Аркадий Аркадьевич почувствовал, что у него ослабели ноги, взялся за стену.
Следователь неторопливыми машинальными движениями складывал клеенку и завороженно смотрел на скелет, издевательски ухмылявшийся тридцатидвухзубым оскалом. С черепа бесшумно упала в лужу прядь темно-рыжих волос.
– Понятно… – пробормотал в растерянности Онисимов. Потом повернулся к Азарову, неодобрительно поглядел в широко раскрытые глаза за прямоугольными очками. – Дела тут у вас, товарищ директор…
Глава вторая
– Что вы можете сказать в свое оправдание?
– Ну, видите ли…
– Достаточно. Расстрелять. Следующий!
Собственно, следователю Онисимову пока еще ничего не было понятно; просто сохранилась у него от лучших времен такая речевая привычка – он от нее старался избавиться, но безуспешно. Более того, Матвей Аполлонович был озадачен и крайне обеспокоен подобным поворотом дела. За полчаса до звонка из Института системологии судебно-медицинский эксперт Зубато, дежуривший с ним в эту ночь, выехал на дорожное происшествие за город. Онисимов отправился в институт один. И вот пожалуйста: на месте неостывшего трупа лежал в той же позе скелет! Такого в криминалистической практике еще не случалось. Никто не поверит, что труп сам превратился в скелет, – на смех поднимут! И «скорая помощь» уехала – хоть бы они подтвердили. И сфотографировать труп не успел…

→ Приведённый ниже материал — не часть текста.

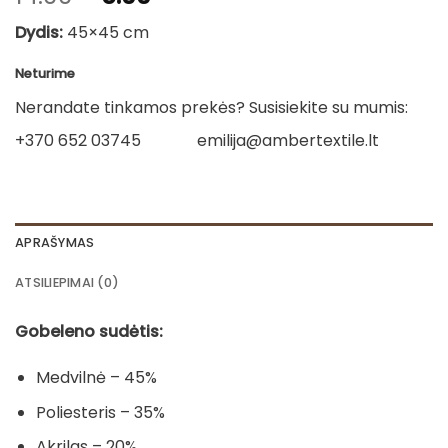
price
price
Dydis:
45×45 cm
was:
is:
14.00€.
5.00€.
Neturime
Nerandate tinkamos prekės? Susisiekite su mumis:
+370 652 03745
emilija@ambertextile.lt
APRAŠYMAS
ATSILIEPIMAI (0)
Gobeleno sudėtis:
Medvilnė – 45%
Poliesteris – 35%
Akrilas – 20%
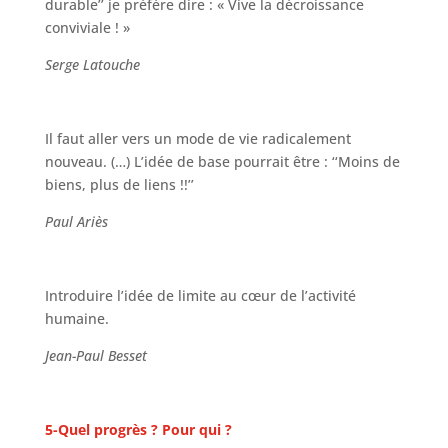
durable’’ je préfère dire : « Vive la décroissance
conviviale ! »
Serge Latouche
Il faut aller vers un mode de vie radicalement
nouveau. (…) L’idée de base pourrait être : ‘‘Moins de
biens, plus de liens !!’’
Paul Ariès
Introduire l’idée de limite au cœur de l’activité
humaine.
Jean-Paul Besset
5-Quel progrès ? Pour qui ?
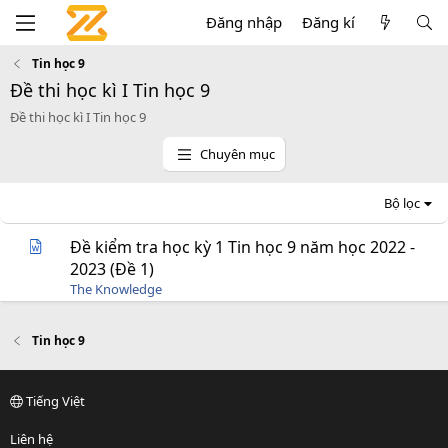
Đăng nhập
Đăng kí
Tin học 9
Đề thi học kì I Tin học 9
Đề thi học kì I Tin học 9
Chuyên mục
Bộ lọc
Đề kiểm tra học kỳ 1 Tin học 9 năm học 2022 -
2023 (Đề 1)
The Knowledge
Tin học 9
Tiếng Việt
Liên hệ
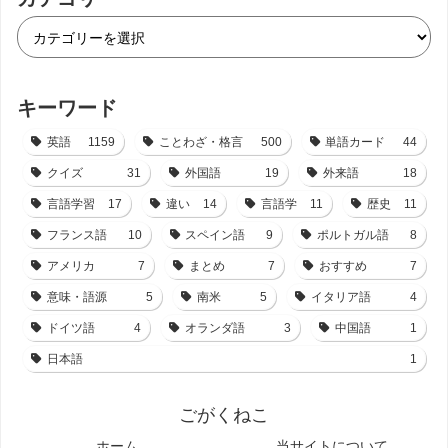
キーワード
英語
1159
ことわざ・格言
500
単語カード
44
クイズ
31
外国語
19
外来語
18
言語学習
17
違い
14
言語学
11
歴史
11
フランス語
10
スペイン語
9
ポルトガル語
8
アメリカ
7
まとめ
7
おすすめ
7
意味・語源
5
南米
5
イタリア語
4
ドイツ語
4
オランダ語
3
中国語
1
日本語
1
ごがくねこ
ホーム
当サイトについて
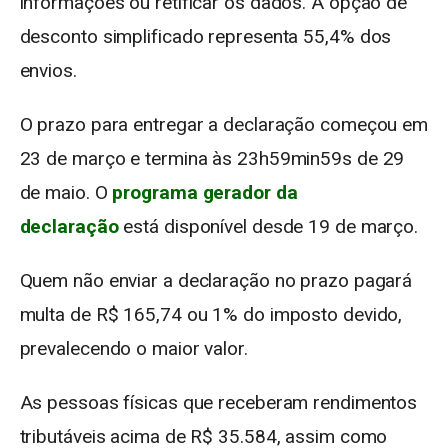
informações ou retificar os dados. A opção de
desconto simplificado representa 55,4% dos
envios.
O prazo para entregar a declaração começou em
23 de março e termina às 23h59min59s de 29
de maio. O
programa gerador da
declaração
está disponível desde 19 de março.
Quem não enviar a declaração no prazo pagará
multa de R$ 165,74 ou 1% do imposto devido,
prevalecendo o maior valor.
As pessoas físicas que receberam rendimentos
tributáveis acima de R$ 35.584, assim como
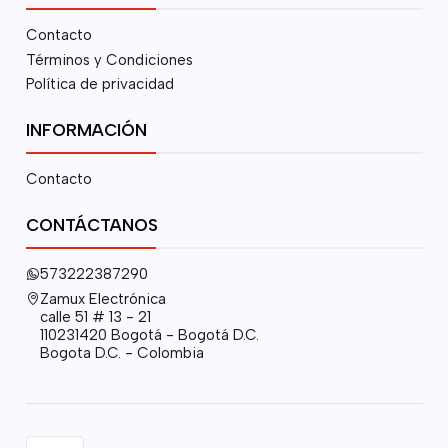
Contacto
Términos y Condiciones
Política de privacidad
INFORMACIÓN
Contacto
CONTÁCTANOS
573222387290
Zamux Electrónica
calle 51 # 13 - 21
110231420 Bogotá - Bogotá D.C.
Bogota D.C. - Colombia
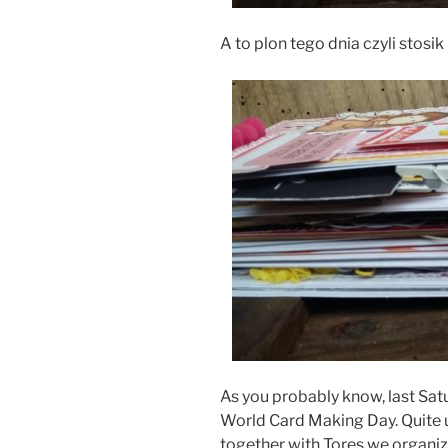
A to plon tego dnia czyli stosik
As you probably know, last Sat
World Card Making Day. Quite 
together with Tores we organiz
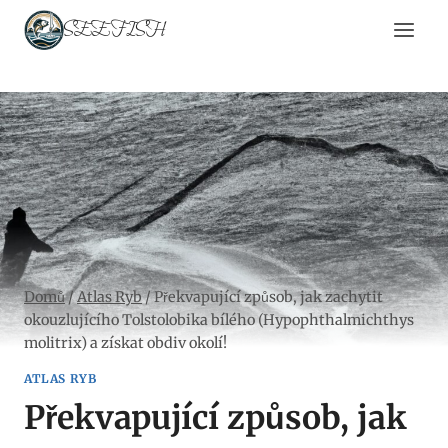
Přeskočit
SEEFISH
na
obsah
Domů
/
Atlas Ryb
/
Překvapující způsob, jak zachytit
okouzlujícího Tolstolobika bílého (Hypophthalmichthys
molitrix) a získat obdiv okolí!
ATLAS RYB
Překvapující způsob, jak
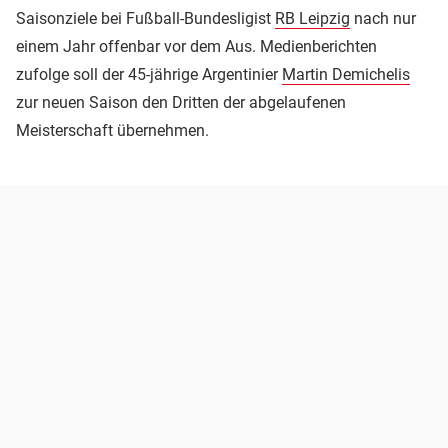
Saisonziele bei Fußball-Bundesligist
RB Leipzig
nach nur
einem Jahr offenbar vor dem Aus. Medienberichten
zufolge soll der 45-jährige Argentinier
Martin Demichelis
zur neuen Saison den Dritten der abgelaufenen
Meisterschaft übernehmen.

Словом, случившееся представлялось Онисимову цепью серьезных следственных упущений. Поэтому он, не покидая территории института, запасся письменными показаниями техника Прахова и академика Азарова.
Техник-электрик Прахов Георгий Данилович, двадцати лет, русский, холостой, военнообязанный, беспартийный, показал:
«…Когда я вошел в лабораторию, верхний свет горел, нарушена была только силовая сеть. В помещении стоял такой запах, что меня чуть не вырвало, – как в больнице. Первое, что я заметил: голый человек лежит в опрокинутом баке, голова и руки свесились, на голове металлическое устройство. Из бака что-то вытекает, похоже, будто густая сукровица. Второй – студент, новенький, я его наглядно знаю – лежит рядом, лицом вверх, руки раскинул. Я бросился к тому, который в баке, вытащил. Он был еще теплый и весь скользкий, не ухватиться. Потормошил – вроде неживой. В лицо я его узнал – Валентин Васильевич Кривошеин, часто его встречал в институте, здоровались. Студент дышал, но в сознание не возвращался. Поскольку ночью на территории никого, кроме внешней охраны, нет, вызвал по телефону лаборатории „скорую помощь“ и милицию. А короткое замыкание получилось в силовом кабеле, что идет к лабораторному электрощиту понизу вдоль стены в алюминиевой трубе. Бак разбил бутыль – видимо, с кислотой, – она в этом месте все проела и закоротила, как проводник второго рода».